Hidden over high passes in an arid, largely treeless rain shadow, Ladakh has classic Trans-Himalayan scenery, huge khaki-coloured valleys and harsh rock walls brought alive by the occasional splash of green.
Traditional Tibetian Buddhist culture remains intact here, with spectacularly located monasteries that burst into life during medieval masked dance festivals that have changed little in 500 years.
For travellers there’s a bit of everything – epic treks, rugged valleys, snow-covered mountains, endless hills, barren lands, sparkling high-altitude mountain lakes, clean and curvy roads and a well-developed backpacker infrastructure based around the capital, Leh.
Few places in India are at once so traveller-friendly and yet so enchanting and hassle-free as mountain-framed Leh. Dotted with stupas and crumbling mud-brick houses, the Old Town is dominated by a dagger of steep rocky ridge topped by an imposing Tibetan-style palace and fort.
Lamayuru is a must visit, for its other worldly moon like landscapes and one of the oldest and largest monasteries of Ladakh. Lamayuru’s Yungdrung Gompa is one of the most photogenic Buddhist monasteries in Ladakh, capping the village’s central hill, whose eroded slopes are huddled with picturesque homes and pitted with caves.
Nubra is a high altitude cold dessert with scant vegetation except along river beds. The ancient Silk Route passes through this valley. The deep-cut Shayok and Nubra River Valleys offer tremendous scenery on a grand scale, with green oasis villages surrounded by thrillingly stark slopes, boulder fields and harsh arid mountains. There are sand dunes, monasteries, a ruined palace and – at Turtuk and Bogdang – a whole different culture (Balti) to discover.
At 5602m, Khardung La is one of the world’s highest motorable passes. It’s a difficult mountain pass with curvy roads snaking through several mountains with deep valleys. With numerous hairpin bends and blind corners, driving through this pass is a nerve-racking experience, however, the views are breathtakingly beautiful!
The most talked about (and not without reason!) attraction of Ladakh is the Pangong Lake which undoubtedly is one of the most peaceful (and obviously beautiful) places on this planet.

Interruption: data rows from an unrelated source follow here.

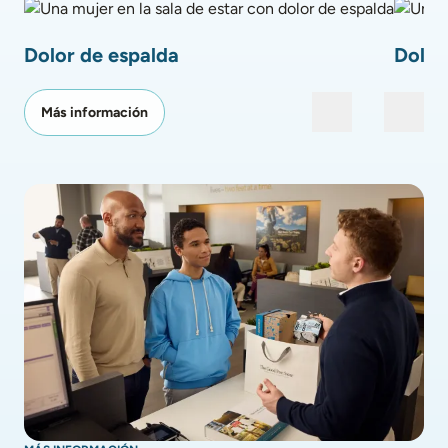
Una mujer en la sala de estar con dolor de espalda
Un depor
Dolor de espalda
Dolor 
Más información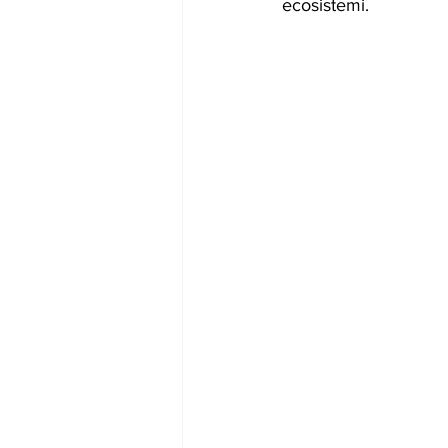
ecosistemi.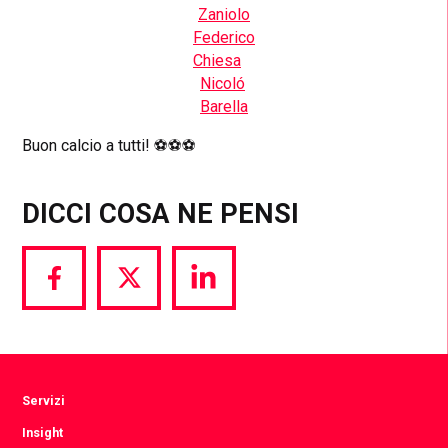
Zaniolo
Federico
Chiesa
Nicoló
Barella
Buon calcio a tutti! ⚽⚽⚽
DICCI COSA NE PENSI
Share
Share
Share
via
via
via
Facebook
Twitter
LinkedIn
Servizi
Insight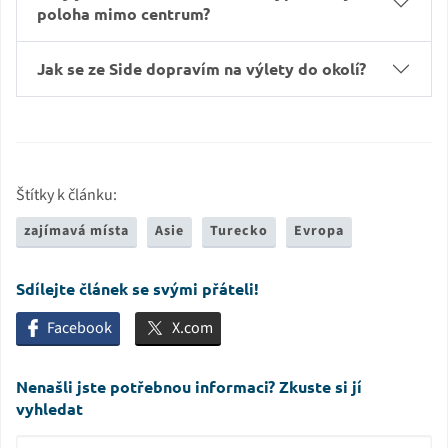
poloha mimo centrum?
Jak se ze Side dopravím na výlety do okolí?
Štítky k článku:
zajímavá místa
Asie
Turecko
Evropa
Sdílejte článek se svými přáteli!
Facebook
X.com
Nenašli jste potřebnou informaci? Zkuste si jí
vyhledat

This mesmerising lake plays artist with a surreal palette of vivid blues, which contrasts magically with the surrounding colourful mineral swirls of starkly arid, snow-brushed mountains. The scene is also striking for the almost total lack of habitation along shores of turquoise waters.

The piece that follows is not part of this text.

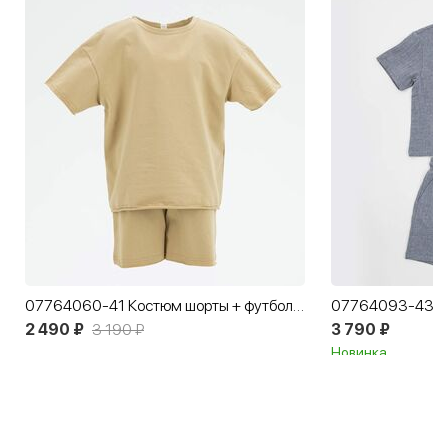
07764060-41 Костюм шорты + футболка бежевый
2 490 ₽
3 190 ₽
3 790 ₽
Новинка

Situated at a height of 14270 feet (4350m), this picturesque 134 km long and 5 km wide lake is one of the largest salt water lakes in Asia. About one-third of this salt water lake lies in India while the rest is in China.
One of Ladakh’s magical great lakes, the tear drop shaped Tso Moriri shimmers with an ever-changing series of reflections in its vivid blue waters. At a staggering altitude of 4595 Meters or 15075 feet above sea level, higher than the Pangong Tso or Pangong Lake, this serene saltwater lake is about 7 KM wide at its broadest point and about 20 KM long. In fact, it is the largest high altitude lake in India.
Flanked by lofty mountains, this beautiful lake and the area around it attract a range of wildlife, including migratory birds, marmots, wild asses and Tibetan wolves.
Ladakh’s most celebrated trekking route follows a relatively straightforward and scenically glorious route through timeless villages in the roadless Markha Valley before crossing the Kongmaru La (5260m). It is a perfect combination of beautiful trans-himalayan landscape with ladakhi villages. There are good chances to spot some high altitude wildlife as well as experience the life of nomadic families as they herd their yaks in these big and beautiful valleys.
The city is deep within a high-sided river valley. The landscape looks more attractive if you climb to the little Central Asian Museum, which celebrates Kargil’s former glory as a trading post on caravan routes.
Majestically rugged, the greatest attraction of this mountain-hemmed Ladakhi Buddhist valley is simply getting there, preferably on a trek. As in Ladakh, the main sights are timeless monasteries, notably at Karsha, Stongdey, Sani and Phuktal, the latter only accessible on foot. The area’s tiny capital, Padum, is not much more than a village with a few shops.